Thanks to religious fanaticism, anger, bitterness, and revenge, in the land of Jesus, Arabs and Jews are killing each other every day.
I read about it in the paper everyday, and I say, “sure glad I’m not there.”
Thanks to ultra-tribalism and a lust for power at any price, nearly a million Rwandans were systematically murdered in a matter of weeks, just six years ago.
I read about it in the paper years ago, and I said, “sure glad I’m not there.”
Thanks to the warped evil of Hitler and his Imperialistic sidekicks in Japan and Europe, fifty-seven million people were killed in World War II.
I watched Saving Private Ryan yesterday, and I said after the first twenty-six minutes, “sure glad I’m not there.”
I am glad that I have never “been there” when wars and human madness take the lives of many.
But it breaks my heart when I look at history, beginning with this morning’s newspaper, and I consider the hundreds of millions of people put to death by the claws of living sin in just the last century!!!
And what’s worse – so much of this blood, so much of this sin, is on the hands and in the hearts of people who claim to have faith in a God of love.
You hear alot these days about the extent to which the Church went along with the Nazis. Hitler’s Pope, and all that.
Well, forget the details about that debate, and focus on this question: “How could any Germans who called themselves Christians – and most of them did – buy into the Nazi cause?
Maybe you’ve read that in Rwanda, there were priests and bishops who led thousands of their flock to go into the streets and kill their neighbors. And while the entire Church was not behind the genocide in the Christian nation of Rwanda, how could any Hutus who called themselves Christians allow themselves to slaughter their Tutsi neighbors?
And likewise in Palestine – while not every Jew or Muslim supports the violence in Palestine – how can any Jews or Muslims who call themselves friends of God – and most of them do – allow themselves to kill babies, bulldoze houses and blow up buses?
You know, when you look at all the hatred running like wild bulls and packs-of-dogs in the streets of this world – and my friends we most definitely are “there” – it makes you wonder just how good “Good” Friday really ever was.
I mean, if Good Friday was so good – why do the bodies of the murdered keep piling up? If Good Friday was so good – then why are we still encircled by gangs of evildoers who stare and gloat over us?

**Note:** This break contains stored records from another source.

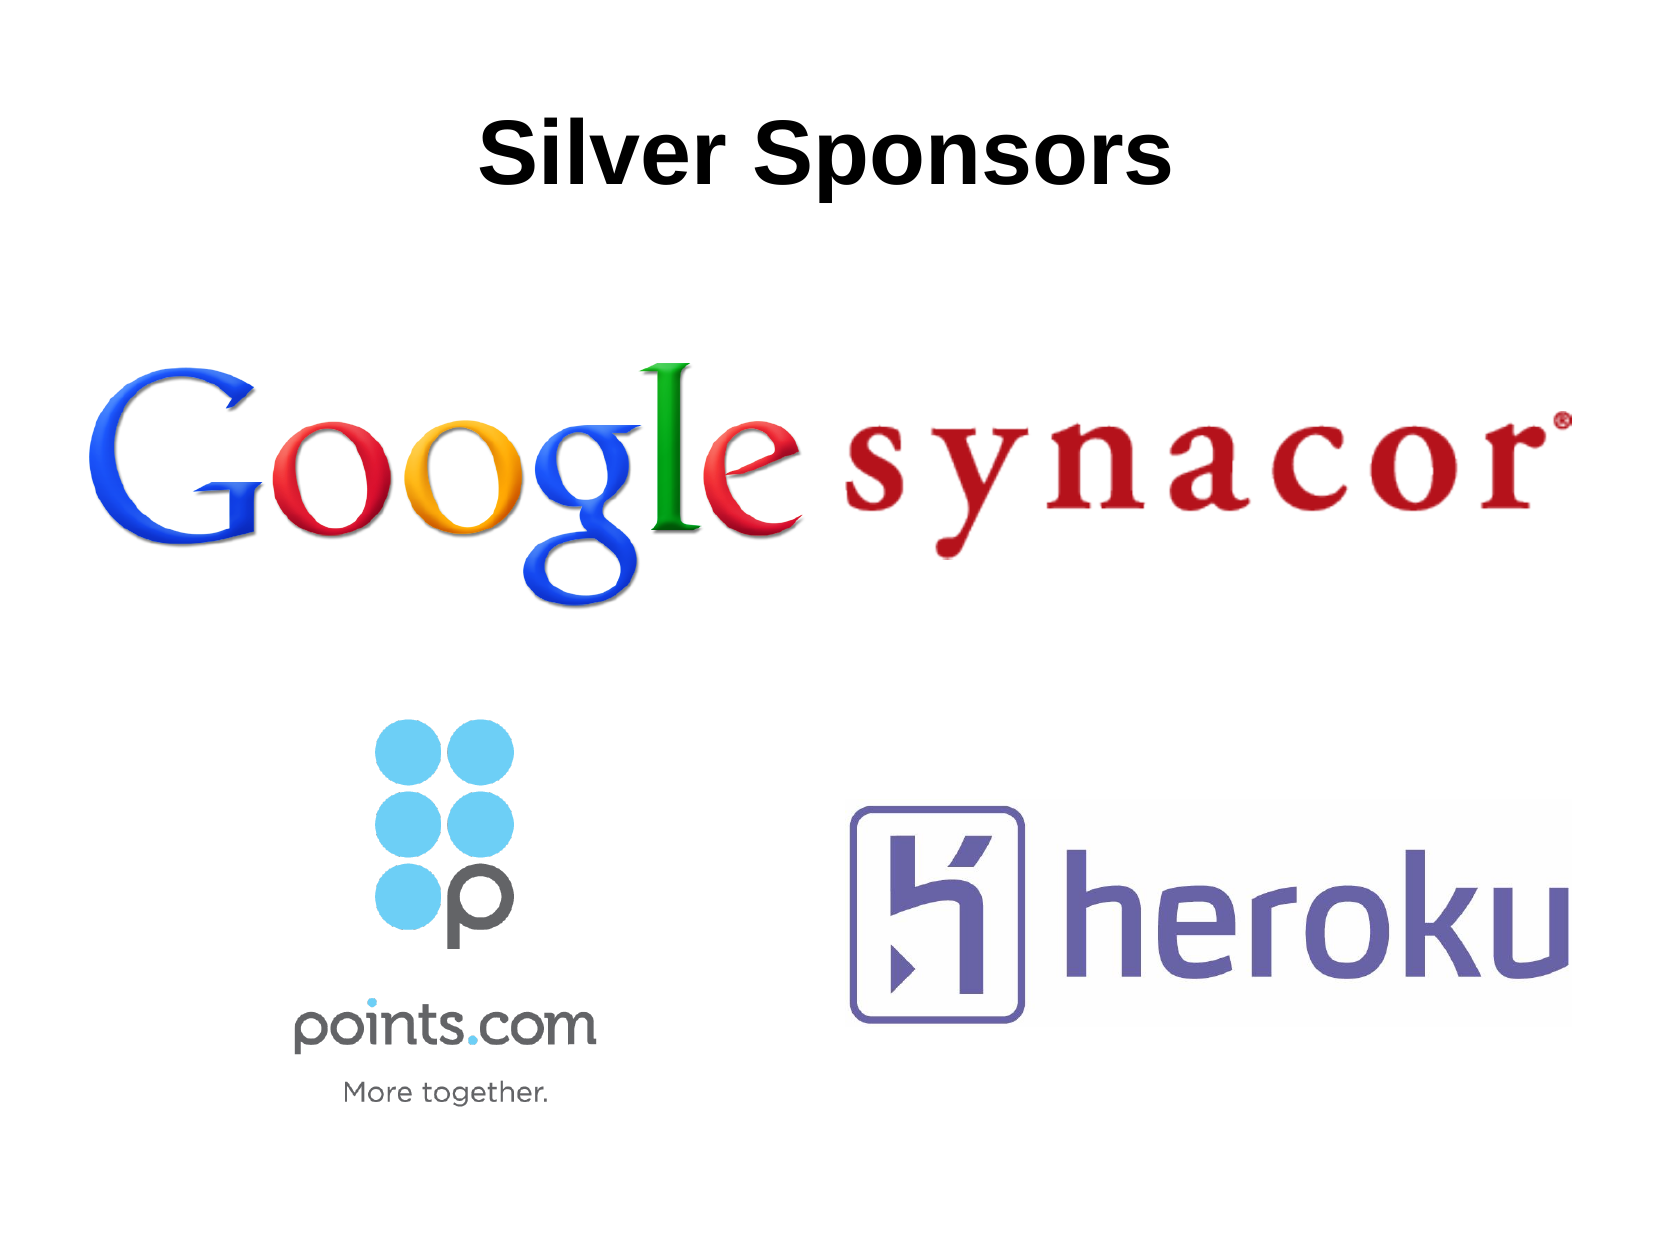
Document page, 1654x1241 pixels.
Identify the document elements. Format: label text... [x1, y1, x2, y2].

title Silver Sponsors [82, 49, 1571, 257]
picture [845, 799, 1572, 1027]
picture [291, 717, 600, 1109]
picture [845, 411, 1572, 560]
picture [82, 354, 809, 616]
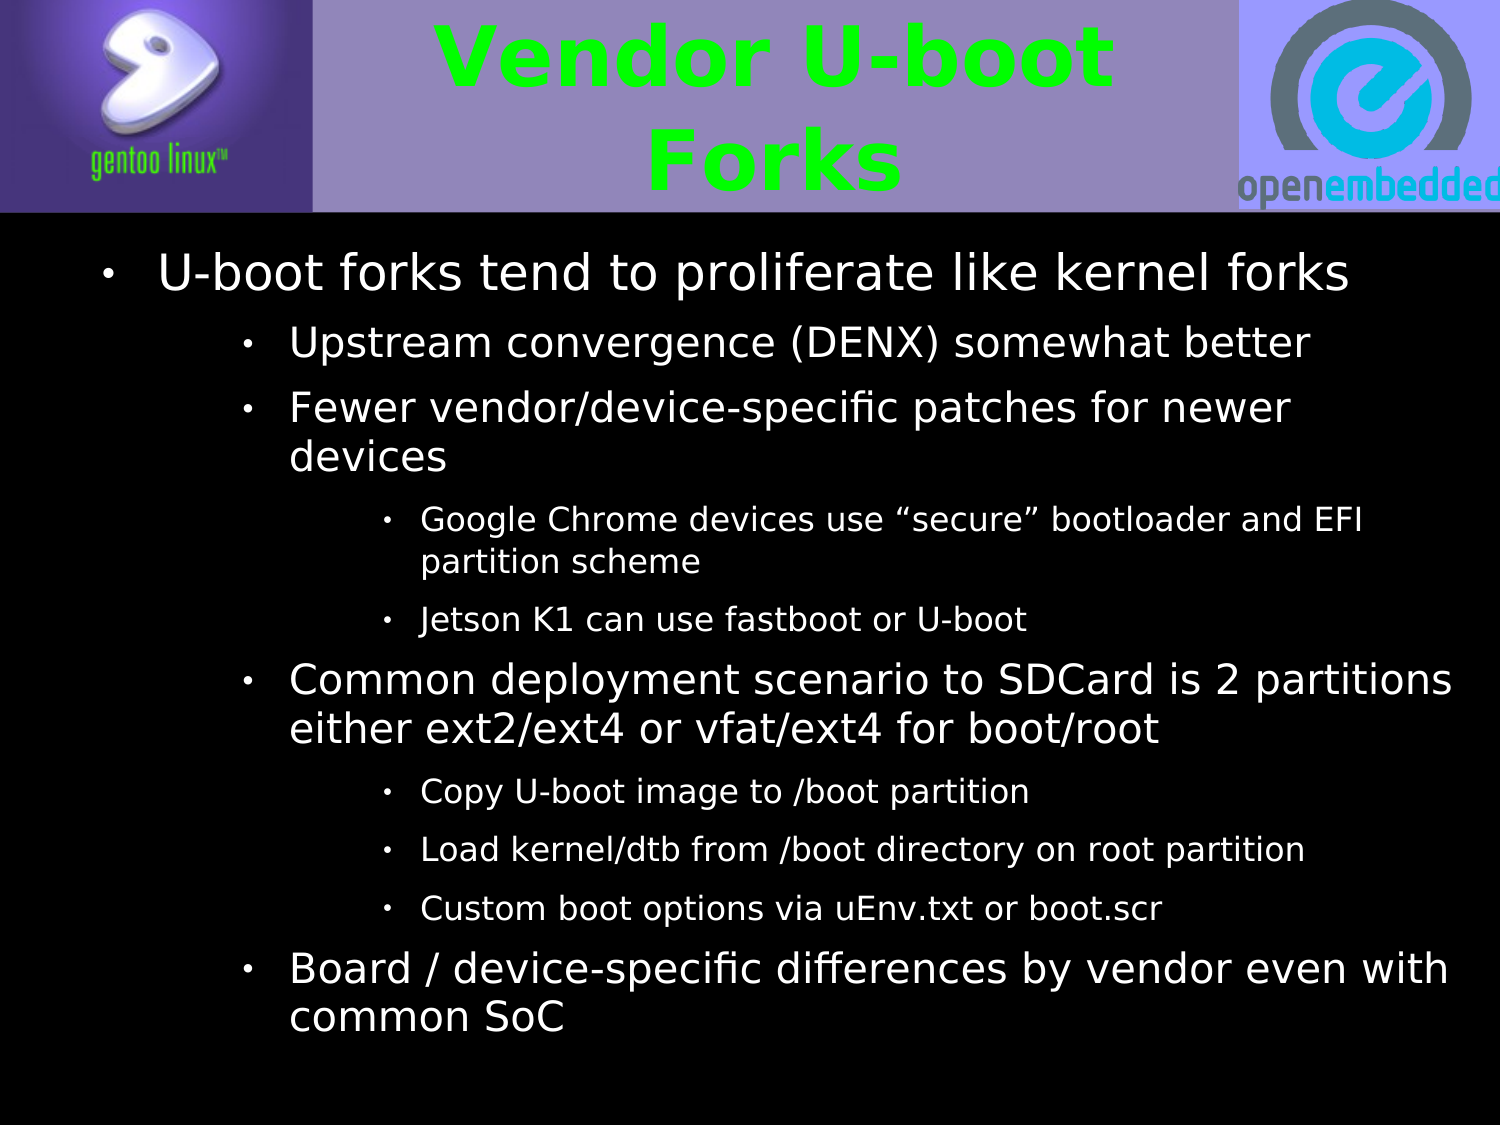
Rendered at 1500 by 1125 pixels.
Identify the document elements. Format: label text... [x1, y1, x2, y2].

picture [0, 0, 302, 184]
list U-boot forks tend to proliferate like kernel forks Upstream convergence (DENX) somewhat better Fewer vendor/device-specific patches for newer devices Google Chrome devices use “secure” bootloader and EFI partition scheme Jetson K1 can use fastboot or U-boot Common deployment scenario to SDCard is 2 partitions either ext2/ext4 or vfat/ext4 for boot/root Copy U-boot image to /boot partition Load kernel/dtb from /boot directory on root partition Custom boot options via uEnv.txt or boot.scr Board / device-specific differences by vendor even with common SoC [45, 244, 1456, 1042]
title Vendor U-boot Forks [319, 5, 1230, 207]
picture [1238, 0, 1500, 210]
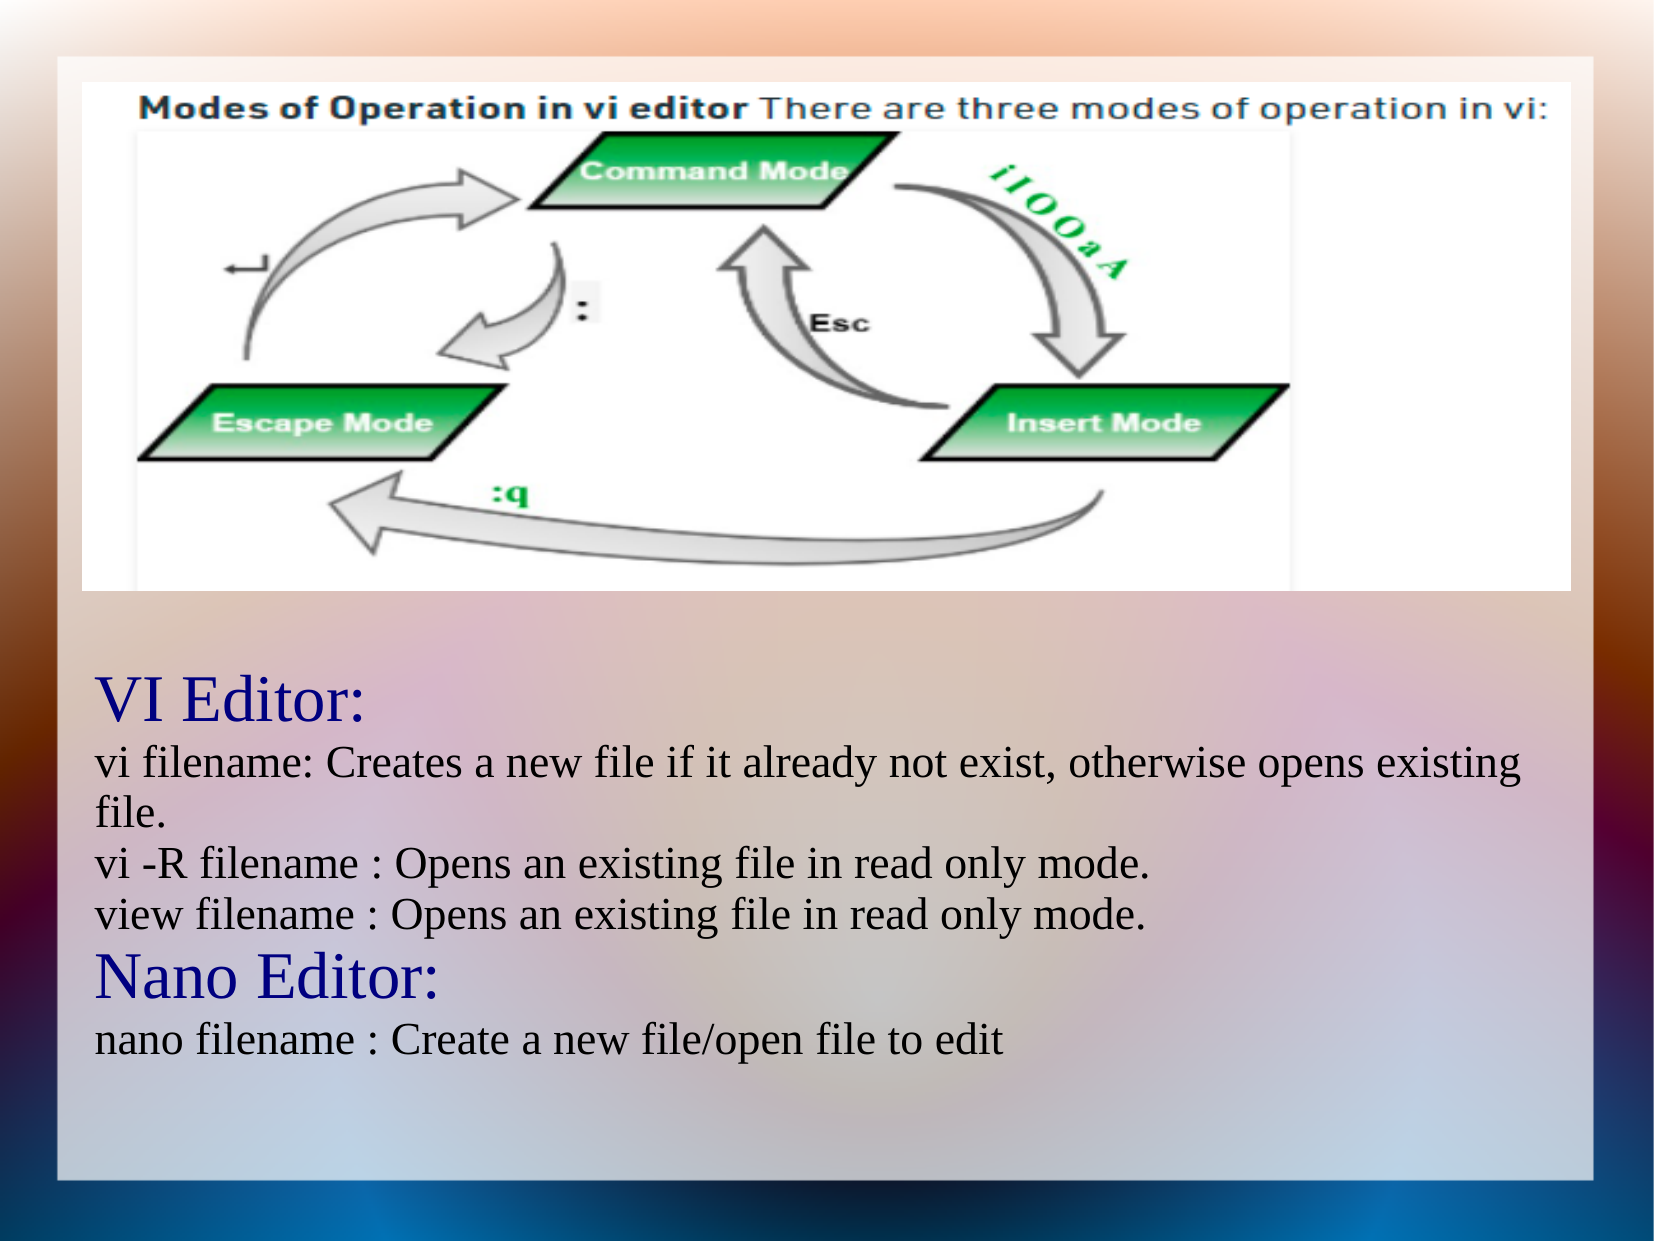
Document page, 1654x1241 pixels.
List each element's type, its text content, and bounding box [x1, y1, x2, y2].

Maybe you and I weren’t there in Palestine, and we weren’t there in Rwanda, and only some of us were there in World War II – but we have all lived in this world long enough to know that this is the kind of place it is.
We have seen evil. We have seen violence. We have counted all our bones by now, and felt our hearts melt within our breasts like wax. We have admitted to ourselves that it is not just a problem for those other people “who are there.”
Because we know that deep within our own hearts, “we are there too.” No, we are there in a painful and crucified world. We know how bad it can get – outside the walls, and inside our hearts. We are there, let me tell you, we are there.
And the question we’re all asking here, amidst the pain of this everyday human life, is the same one Jesus asked the day the religious men and the government killed him.
It’s not in John’s or Luke’s Gospels I’m afraid, but it is in Matthew and Mark.
And that question is – “God … are you there?”
I didn’t give up anything for Lent this year. I probably should have kept up the diet better – but I guess that’s not really the point.
But I finally did adopt a Lenten discipline which has really been good for me. I started reading the Psalms everyday.
I started opening up the prayer book, and looking in the back, and figuring out which Psalms are appointed for each day. And I found a few minutes each day to sit in quietness, and I didn’t just read the Psalms, I prayed the Psalms. I put myself in the position of the Psalmist, in the place of David, and allowed his words to be my own. I allowed David to speak to God for me.
And you know what began to happen?
As I read the Psalms to myself, the Psalms read me back to God.
It was as if I had looked through a window only to see myself on the other side in the arms of a loving God.
And that’s when I understood. That’s when I knew the answer to Jesus’ question on the cross. And I knew that the answer was built into the question.
When in Matthew and Mark we hear Jesus cry out on the cross, “My God, My God, why have you forsaken me?” He is clearly asking the question. But in addition, he is giving the answer. Following the custom of his day, by reciting only the first verse of a psalm, a man could refer to the entire thing.
When Jesus introduces the twenty-second psalm on the cross, he not only bewails the forsakenness he feels, but affirms also the deep knowledge that even still, God is there, to be praised until the end.
For even though Jesus “wasn’t there” when his ancestor David composed the Psalms – on the cross, Jesus the Christ bound himself as the Son of God into the cry of a bygone prayer, and made it present not only to him, but for the whole world.
He brought the past and the future of the human condition into himself.
My friends the door is narrow, and it looks like a cross. But it is open.
It is not a doorway out of this world, but rather it is a doorway into the world. The doorway through which Christ comes to suffer with us in every crucified moment of our lives.
It is the way in which Christ testifies to us that we are not abandoned upon our crosses – but God has joined us there.